[DIRECTIONS FOR THIS TASK]
Starting at the beginning of the rows and going on through the line with "For every layout", write the lines out again, swapping "Software" for "Firmware" and leaving everything else the same.

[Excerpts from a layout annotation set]

"""

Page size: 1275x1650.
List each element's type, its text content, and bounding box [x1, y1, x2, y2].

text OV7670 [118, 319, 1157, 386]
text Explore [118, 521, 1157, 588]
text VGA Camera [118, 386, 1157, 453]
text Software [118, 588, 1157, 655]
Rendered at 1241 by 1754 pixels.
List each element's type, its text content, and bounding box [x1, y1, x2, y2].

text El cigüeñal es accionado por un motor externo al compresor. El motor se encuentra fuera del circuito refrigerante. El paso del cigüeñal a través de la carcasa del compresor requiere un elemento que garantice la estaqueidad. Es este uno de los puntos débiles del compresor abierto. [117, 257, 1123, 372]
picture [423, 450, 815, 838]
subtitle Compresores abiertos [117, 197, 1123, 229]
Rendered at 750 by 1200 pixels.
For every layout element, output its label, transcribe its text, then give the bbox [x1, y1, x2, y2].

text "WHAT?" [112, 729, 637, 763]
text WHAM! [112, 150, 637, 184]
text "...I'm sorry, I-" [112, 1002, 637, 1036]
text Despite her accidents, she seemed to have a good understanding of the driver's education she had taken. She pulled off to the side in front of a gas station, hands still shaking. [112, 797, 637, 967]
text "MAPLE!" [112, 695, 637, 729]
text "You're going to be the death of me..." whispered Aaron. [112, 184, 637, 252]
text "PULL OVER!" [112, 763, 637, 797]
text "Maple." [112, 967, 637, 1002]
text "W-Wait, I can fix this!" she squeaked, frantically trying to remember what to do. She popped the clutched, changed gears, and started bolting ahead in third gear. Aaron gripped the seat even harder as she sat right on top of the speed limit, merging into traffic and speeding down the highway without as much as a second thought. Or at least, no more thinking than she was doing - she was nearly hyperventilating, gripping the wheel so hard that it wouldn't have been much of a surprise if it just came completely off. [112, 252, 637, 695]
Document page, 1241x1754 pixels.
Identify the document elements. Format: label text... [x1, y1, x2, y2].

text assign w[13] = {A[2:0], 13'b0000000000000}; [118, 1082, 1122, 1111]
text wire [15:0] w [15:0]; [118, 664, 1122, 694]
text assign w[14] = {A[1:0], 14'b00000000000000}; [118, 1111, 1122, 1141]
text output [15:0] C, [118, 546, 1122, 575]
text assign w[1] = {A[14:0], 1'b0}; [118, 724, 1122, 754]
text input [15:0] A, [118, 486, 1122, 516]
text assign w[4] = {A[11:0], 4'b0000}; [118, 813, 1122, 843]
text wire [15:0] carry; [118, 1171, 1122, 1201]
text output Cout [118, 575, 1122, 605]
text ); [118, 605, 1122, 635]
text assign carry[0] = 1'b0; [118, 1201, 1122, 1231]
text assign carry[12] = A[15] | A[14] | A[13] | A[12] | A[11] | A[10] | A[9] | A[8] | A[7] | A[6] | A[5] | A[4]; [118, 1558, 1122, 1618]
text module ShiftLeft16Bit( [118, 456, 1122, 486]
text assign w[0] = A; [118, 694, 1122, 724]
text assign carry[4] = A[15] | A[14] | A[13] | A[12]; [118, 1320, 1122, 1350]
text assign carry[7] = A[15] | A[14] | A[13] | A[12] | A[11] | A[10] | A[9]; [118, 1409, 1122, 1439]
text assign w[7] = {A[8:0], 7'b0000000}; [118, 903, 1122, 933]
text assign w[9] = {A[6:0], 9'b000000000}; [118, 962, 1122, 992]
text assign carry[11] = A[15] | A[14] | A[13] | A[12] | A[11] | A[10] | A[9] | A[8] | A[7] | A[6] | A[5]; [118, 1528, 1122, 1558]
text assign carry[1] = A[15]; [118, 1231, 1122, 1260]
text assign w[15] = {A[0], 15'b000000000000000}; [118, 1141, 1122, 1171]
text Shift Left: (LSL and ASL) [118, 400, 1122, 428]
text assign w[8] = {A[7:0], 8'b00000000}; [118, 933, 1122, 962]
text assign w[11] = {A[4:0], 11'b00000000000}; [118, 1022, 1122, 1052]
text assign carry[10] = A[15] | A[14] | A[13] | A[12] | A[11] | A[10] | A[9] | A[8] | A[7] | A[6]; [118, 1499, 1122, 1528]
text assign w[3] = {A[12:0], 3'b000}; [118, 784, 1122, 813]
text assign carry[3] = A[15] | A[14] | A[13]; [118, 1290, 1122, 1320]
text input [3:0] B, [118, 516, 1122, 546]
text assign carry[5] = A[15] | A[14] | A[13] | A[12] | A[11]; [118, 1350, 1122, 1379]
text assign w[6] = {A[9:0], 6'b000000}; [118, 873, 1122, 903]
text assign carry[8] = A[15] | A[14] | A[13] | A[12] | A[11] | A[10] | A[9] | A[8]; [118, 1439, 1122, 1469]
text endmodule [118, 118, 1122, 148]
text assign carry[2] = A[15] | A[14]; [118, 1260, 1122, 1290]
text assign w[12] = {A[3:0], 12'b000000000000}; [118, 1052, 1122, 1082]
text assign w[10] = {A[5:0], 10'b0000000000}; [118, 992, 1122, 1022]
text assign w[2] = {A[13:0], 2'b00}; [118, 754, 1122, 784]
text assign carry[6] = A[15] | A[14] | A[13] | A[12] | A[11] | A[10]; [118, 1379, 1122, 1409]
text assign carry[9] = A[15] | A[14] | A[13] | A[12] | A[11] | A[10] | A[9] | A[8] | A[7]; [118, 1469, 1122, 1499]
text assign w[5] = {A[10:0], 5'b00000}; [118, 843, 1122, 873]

"""

[RESPONSE TO THIS EXERCISE]
Page size: 1275x1650.
List each element's type, its text content, and bounding box [x1, y1, x2, y2].

text OV7670 [118, 319, 1157, 386]
text Explore [118, 521, 1157, 588]
text VGA Camera [118, 386, 1157, 453]
text Firmware [118, 588, 1157, 655]
Rendered at 1241 by 1754 pixels.
List each element's type, its text content, and bounding box [x1, y1, x2, y2].

text El cigüeñal es accionado por un motor externo al compresor. El motor se encuentra fuera del circuito refrigerante. El paso del cigüeñal a través de la carcasa del compresor requiere un elemento que garantice la estaqueidad. Es este uno de los puntos débiles del compresor abierto. [117, 257, 1123, 372]
picture [423, 450, 815, 838]
subtitle Compresores abiertos [117, 197, 1123, 229]
Rendered at 750 by 1200 pixels.
For every layout element, output its label, transcribe its text, then give the bbox [x1, y1, x2, y2].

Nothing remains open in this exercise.